─── Listed records ───
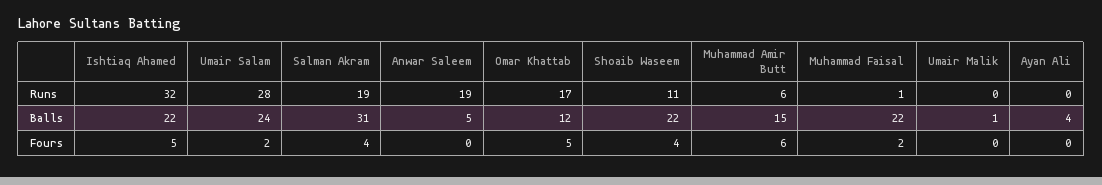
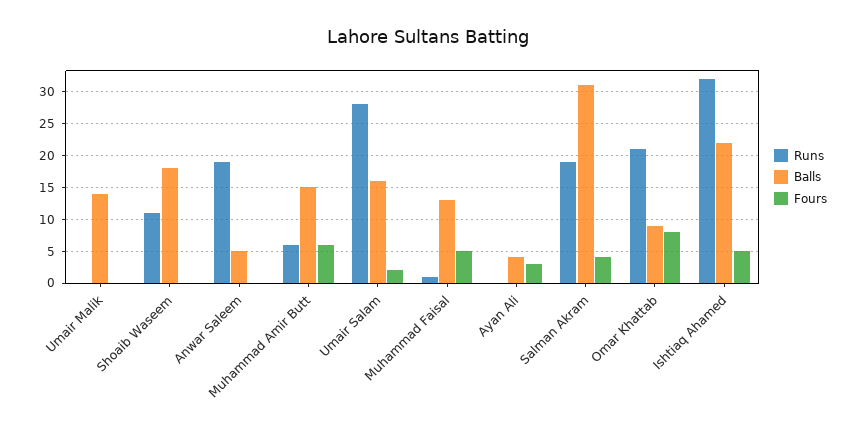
Runs, Omar Khattab: 17 -> 21
Balls, Umair Salam: 24 -> 16
Balls, Omar Khattab: 12 -> 9
Balls, Shoaib Waseem: 22 -> 18
Balls, Muhammad Faisal: 22 -> 13
Balls, Umair Malik: 1 -> 14
Fours, Omar Khattab: 5 -> 8
Fours, Shoaib Waseem: 4 -> 0
Fours, Muhammad Faisal: 2 -> 5
Fours, Ayan Ali: 0 -> 3

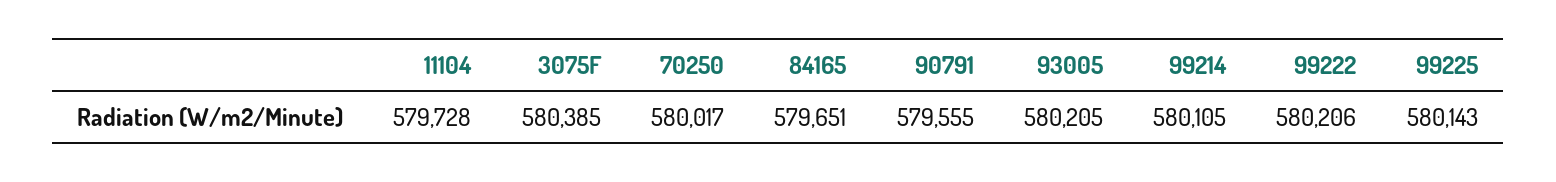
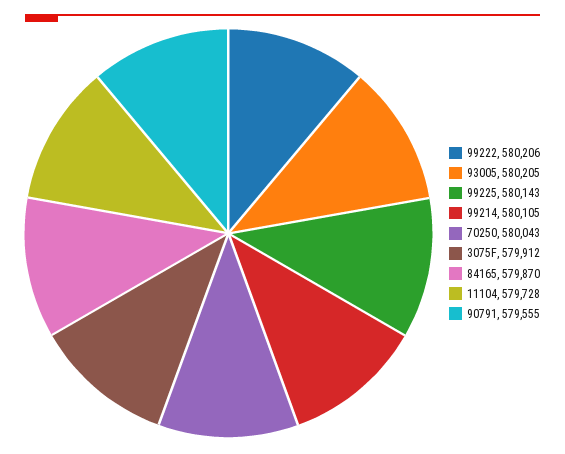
3075F: 580385 -> 579912
70250: 580017 -> 580043
84165: 579651 -> 579870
───
**Your objective**
Print the stretch of the data from the line with "Fours, Muhammad Faisal: 2 -> 5" through its last line, exactly and with both ends kept. Omit pictures.

**Solution for this task**
Fours, Muhammad Faisal: 2 -> 5
Fours, Ayan Ali: 0 -> 3

3075F: 580385 -> 579912
70250: 580017 -> 580043
84165: 579651 -> 579870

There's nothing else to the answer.